[concurrency 1] multiprocessor programming: from getting started to giving up

Posted by amal.barman on Sat, 15 Jan 2022 00:25:49 +0100

This is bilibili - [End] 2020 Nanjing University "operating system: design and implementation" (Jiang Yanyan) Course notes for

Summary of this lecture:
What is concurrency, why concurrency is needed, and a new understanding of concurrent programming
 Abandon the atomicity, sequence and visibility of the program

Concurrency and parallelism

Suppose the system has only one CPU

The operating system can load multiple programs (processes) at the same time

Each process has an independent address space and will not interfere with each other
Even processes with root privileges do not directly access the memory of the operating system kernel
Switch to another process at regular intervals

Concurrency in multitasking operating systems:

Source of Concurrency: the process will call the API of the operating system

write(fd, bug, 1 TiB)
The implementation of write is part of the operating system
- After the x86-64 application executes syscall, it enters the operating system for execution (the application is not visible)
- Similar interrupt handler
- Run at the high privilege level of the processor: access to hardware devices (otherwise you can't write data)
- You can't keep the processor running (otherwise the system will get stuck)
Therefore, you must allow another process to execute halfway through write
- Another process calls read(fd, buf, 512 MiB) to read the same file
- The operating system API needs to consider concurrency

Concurrency: multiple execution flows may not be executed in a specific order

Parallelism: allows multiple execution streams to execute simultaneously (multiprocessor)
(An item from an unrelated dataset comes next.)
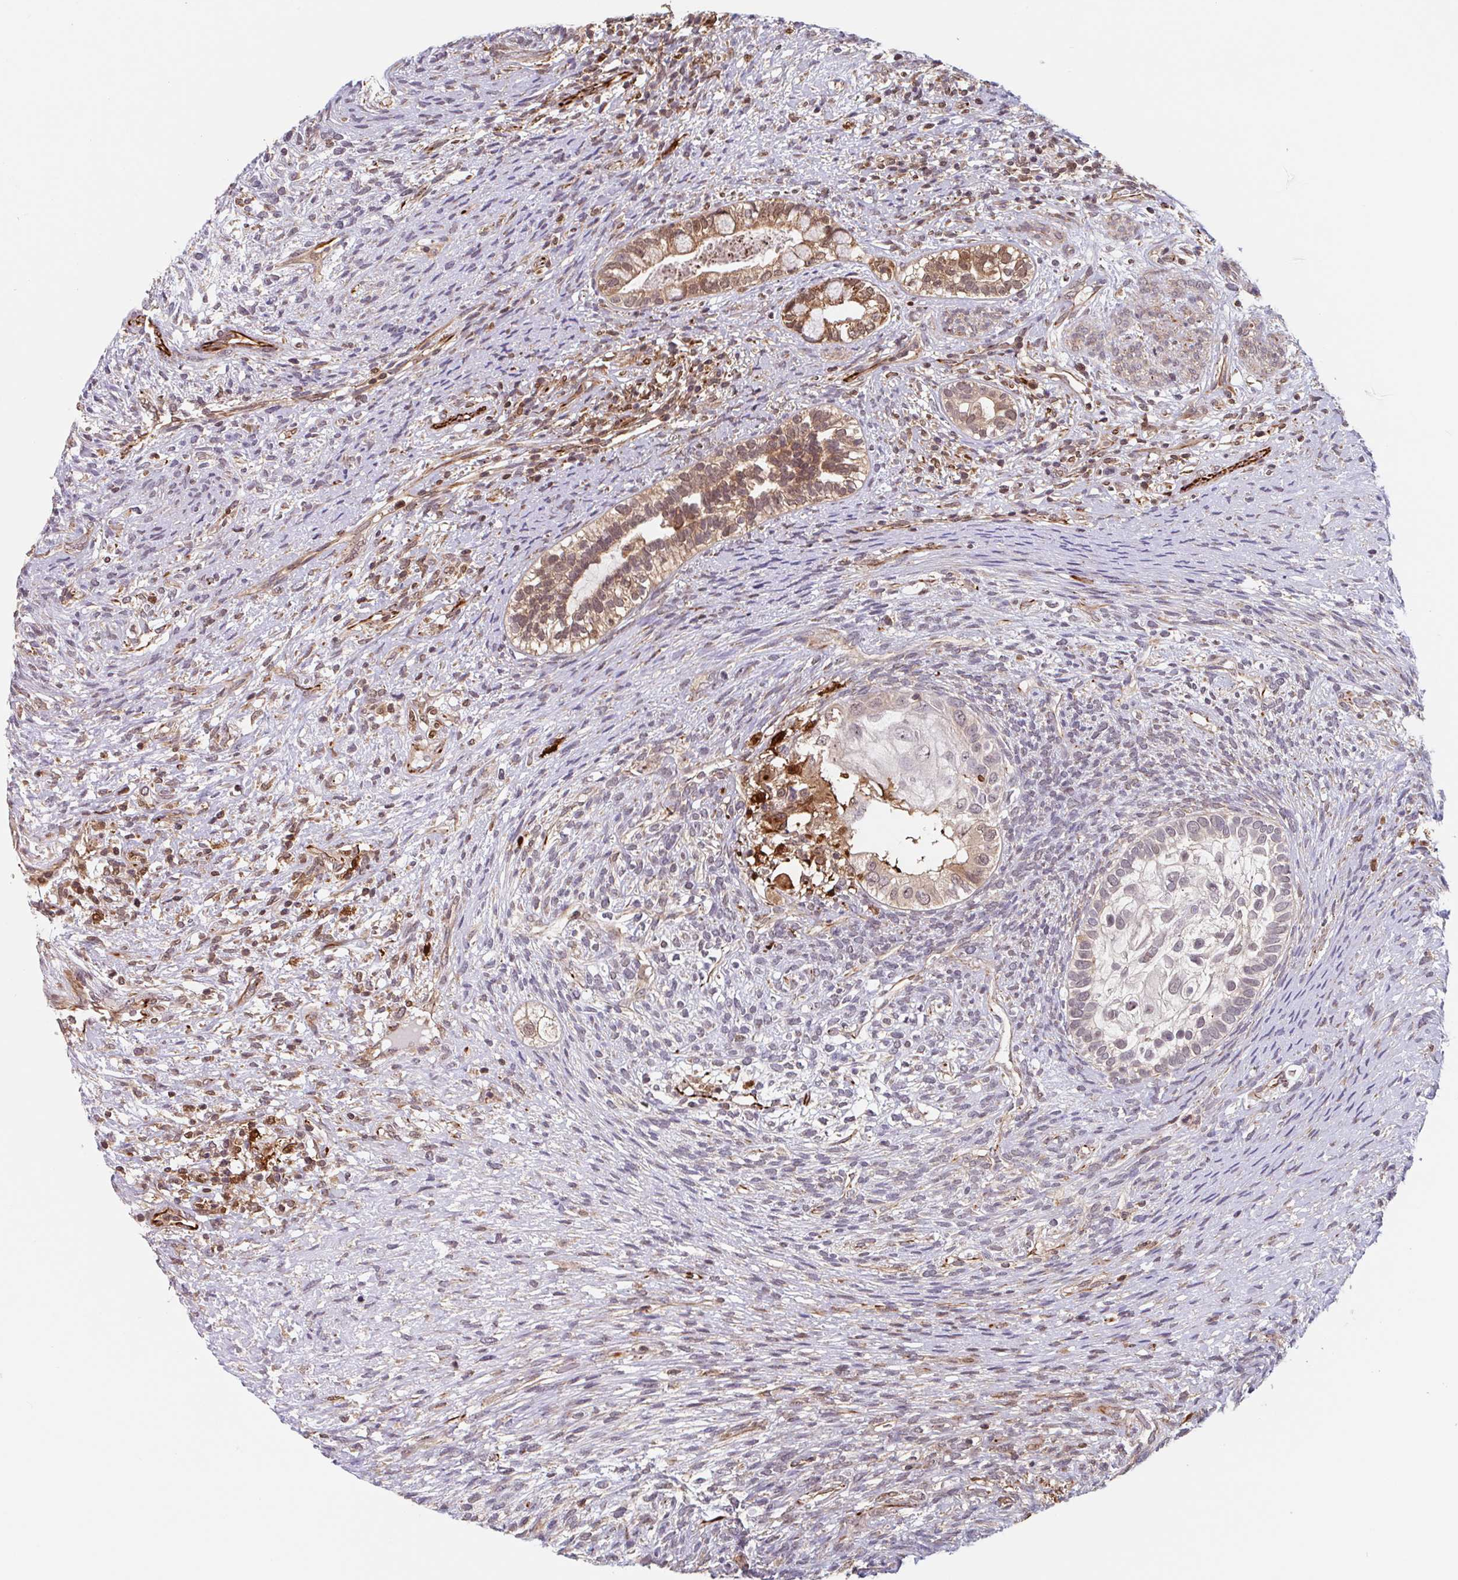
{"staining": {"intensity": "moderate", "quantity": "25%-75%", "location": "cytoplasmic/membranous,nuclear"}, "tissue": "testis cancer", "cell_type": "Tumor cells", "image_type": "cancer", "snomed": [{"axis": "morphology", "description": "Seminoma, NOS"}, {"axis": "morphology", "description": "Carcinoma, Embryonal, NOS"}, {"axis": "topography", "description": "Testis"}], "caption": "Human seminoma (testis) stained for a protein (brown) shows moderate cytoplasmic/membranous and nuclear positive staining in approximately 25%-75% of tumor cells.", "gene": "NUB1", "patient": {"sex": "male", "age": 41}}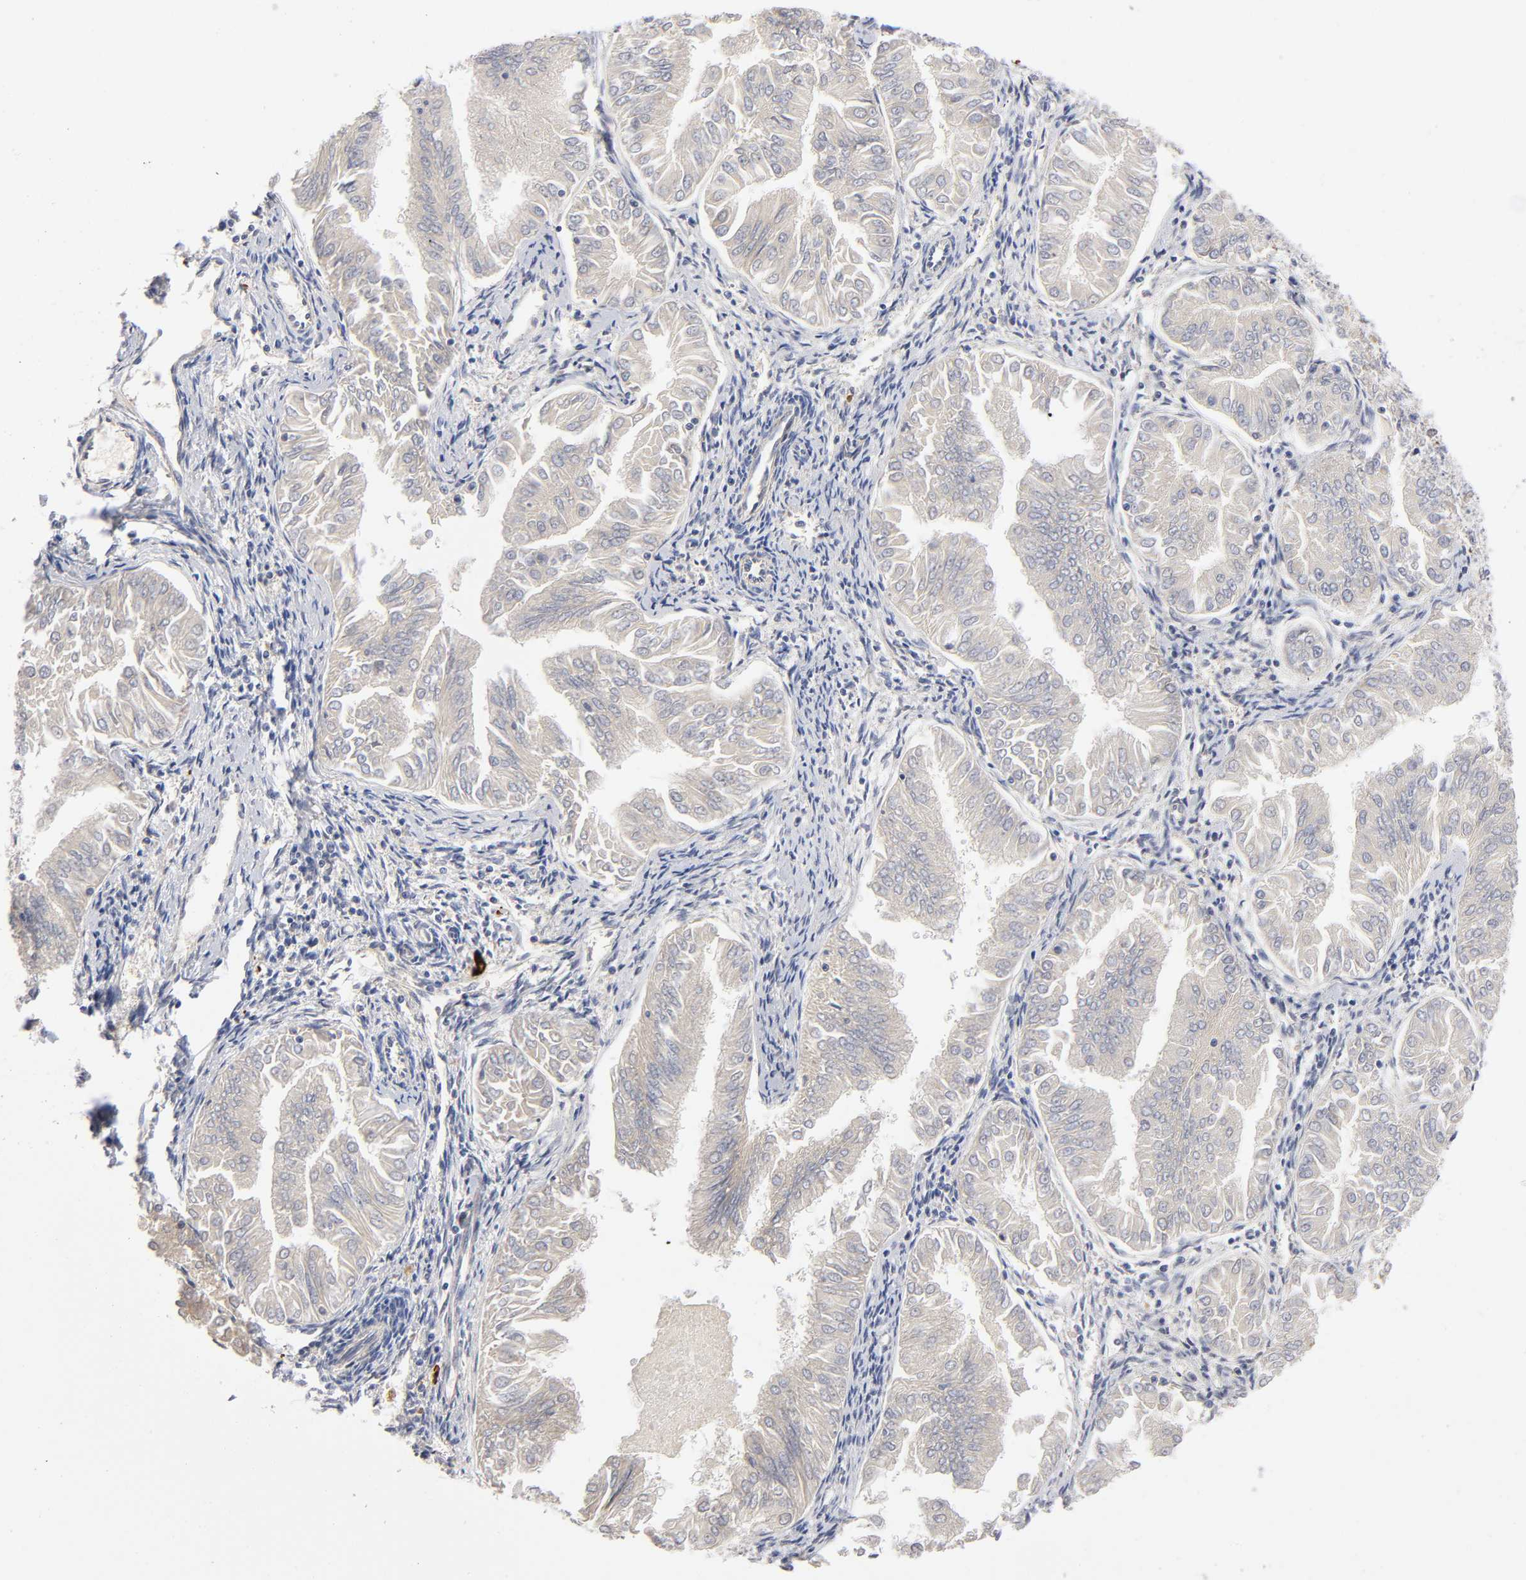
{"staining": {"intensity": "weak", "quantity": "25%-75%", "location": "cytoplasmic/membranous"}, "tissue": "endometrial cancer", "cell_type": "Tumor cells", "image_type": "cancer", "snomed": [{"axis": "morphology", "description": "Adenocarcinoma, NOS"}, {"axis": "topography", "description": "Endometrium"}], "caption": "Immunohistochemistry (DAB) staining of endometrial cancer reveals weak cytoplasmic/membranous protein staining in about 25%-75% of tumor cells. The protein is stained brown, and the nuclei are stained in blue (DAB (3,3'-diaminobenzidine) IHC with brightfield microscopy, high magnification).", "gene": "NOVA1", "patient": {"sex": "female", "age": 53}}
Number of processors	Shared memory	Typical concurrent system	Concurrent parallel
Single processor	Shared memory	OS kernel / multithreaded program	Concurrency not parallelism
Multiprocessor	Shared memory	OS kernel / multithreaded program / GPU Kernel	Concurrent parallel
Multiprocessor	Do not share memory	Distributed system (message communication)	Concurrent parallel

Multiprocessor programming: getting started

thread

Threads: multiple execution streams execute concurrently / concurrently, and they share memory

The two execution streams share code and all global variables (data, heap)
The execution order between threads is non deterministic

int x = 0, y = 0;

void thread_1(){
    x  = 1; // [1]
    printf("y = %d\n",y); // [2]
}

void thread_2(){
    y = 1; // [3]
    printf("x = %d\n",x); // [4]
}

1 - 2 - 3 - 4 (y=0,x=1)

1 - 3- 2 - 4 (y=1, x=1)

...

Threads: what should be shared and what should not be shared?

extern int x;
int foo(){
    int volatile t = x;
    t += 1;
    x = t;
}

Consider which resources are shared if two execution flows call foo at the same time?

Code for foo (1140_115f)
- This function can be called by all threads, so it is shared
Register: rip\rsp\rax
Variable: x:0x2eb5
- Data is shared between threads, so global variables are shared

In addition to code and global data, each thread's stack and register are their exclusive

POSIX Threads

Using pthread_create creates and runs a thread
- Get several threads that share the current address space
Using pthread_join waits for a thread to end

You can use man 7 pthreads to view the help documentation for pthreads

Help files:

man 1: user commands (executable commands and shell programs)

man 2: system call (kernel routine called from user space)

man 3: library function (provided by program library)

man 4: special documents (such as equipment documents)

man 5: file format (for many configuration files and structures)

man 6: Games (interesting program chapters in the past)

man 7: conventions, standards and others (protocols, file systems)

man 8: system management and privilege commands (maintenance tasks)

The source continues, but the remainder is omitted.